┏━━

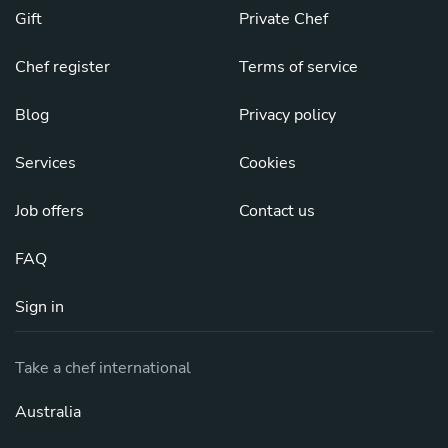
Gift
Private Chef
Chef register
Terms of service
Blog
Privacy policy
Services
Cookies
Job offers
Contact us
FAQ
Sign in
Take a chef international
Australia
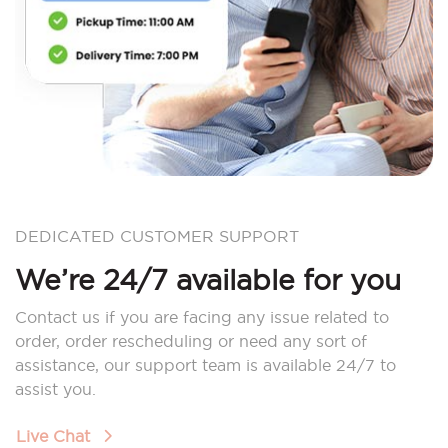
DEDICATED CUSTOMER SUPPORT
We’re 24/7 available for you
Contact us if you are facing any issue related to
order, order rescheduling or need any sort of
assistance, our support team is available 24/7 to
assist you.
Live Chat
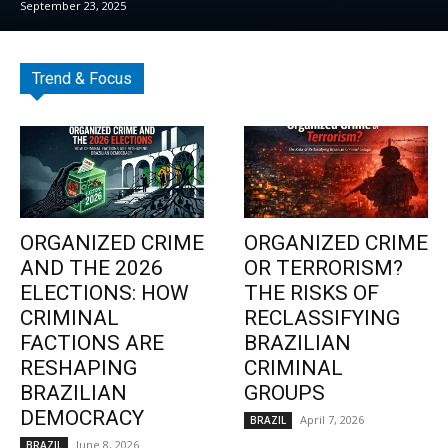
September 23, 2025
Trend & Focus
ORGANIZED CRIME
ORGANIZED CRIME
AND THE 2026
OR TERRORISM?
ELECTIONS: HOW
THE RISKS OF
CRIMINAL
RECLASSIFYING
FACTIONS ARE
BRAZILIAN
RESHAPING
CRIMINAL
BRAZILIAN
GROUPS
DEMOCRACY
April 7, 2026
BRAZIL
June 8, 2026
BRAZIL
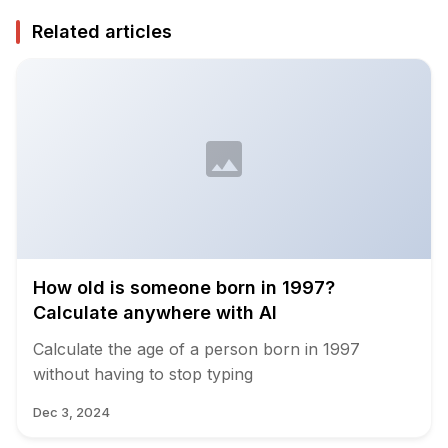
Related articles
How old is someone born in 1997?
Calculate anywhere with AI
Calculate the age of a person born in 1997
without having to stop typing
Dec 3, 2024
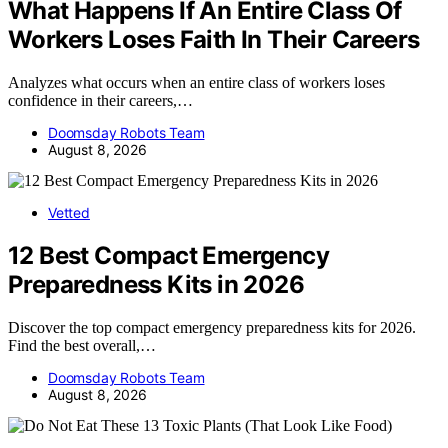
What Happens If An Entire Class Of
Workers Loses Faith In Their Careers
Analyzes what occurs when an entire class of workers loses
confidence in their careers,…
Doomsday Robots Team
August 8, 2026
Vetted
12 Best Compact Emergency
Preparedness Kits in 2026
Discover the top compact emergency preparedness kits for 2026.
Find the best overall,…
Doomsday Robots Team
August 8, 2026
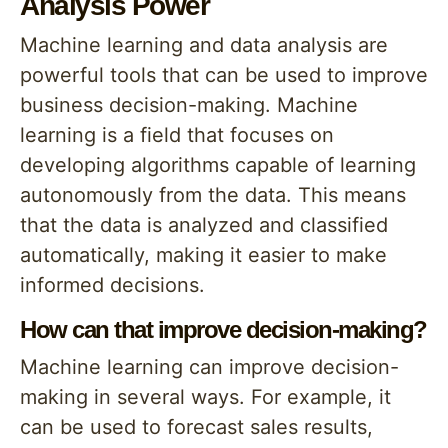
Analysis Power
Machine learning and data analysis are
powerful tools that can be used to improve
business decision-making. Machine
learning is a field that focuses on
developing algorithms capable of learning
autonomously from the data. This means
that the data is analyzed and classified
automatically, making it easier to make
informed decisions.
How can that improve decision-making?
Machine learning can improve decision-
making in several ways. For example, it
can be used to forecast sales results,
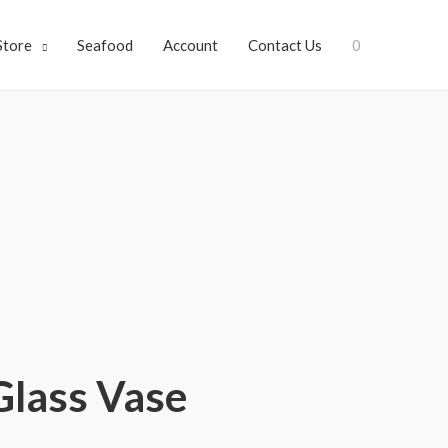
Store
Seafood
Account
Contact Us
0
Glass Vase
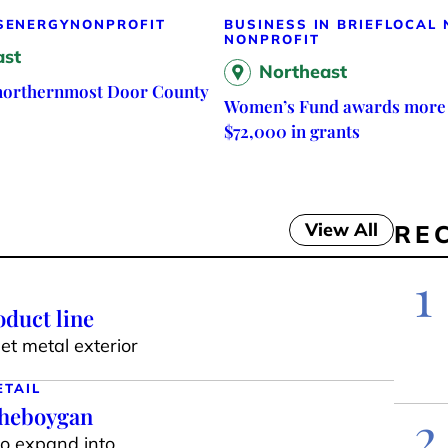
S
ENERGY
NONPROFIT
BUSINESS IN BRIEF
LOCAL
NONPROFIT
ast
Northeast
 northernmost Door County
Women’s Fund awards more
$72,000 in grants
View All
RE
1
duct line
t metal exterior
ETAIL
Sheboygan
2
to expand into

┗━━

The task — Reproduce the listing beginning at the line containing "Analysis Power" and continuing through its final line, substituting "CHARITY" for every occurrence of "NONPROFIT" and leaving all other text unchanged. Omit the pictures from your reproduction.

Written solution —
Analysis Power
Machine learning and data analysis are
powerful tools that can be used to improve
business decision-making. Machine
learning is a field that focuses on
developing algorithms capable of learning
autonomously from the data. This means
that the data is analyzed and classified
automatically, making it easier to make
informed decisions.
How can that improve decision-making?
Machine learning can improve decision-
making in several ways. For example, it
can be used to forecast sales results,
Store
Seafood
Account
Contact Us
0
Glass Vase
S
ENERGY
CHARITY
BUSINESS IN BRIEF
LOCAL
CHARITY
ast
Northeast
 northernmost Door County
Women’s Fund awards more
$72,000 in grants
View All
RE
1
duct line
t metal exterior
ETAIL
Sheboygan
2
to expand into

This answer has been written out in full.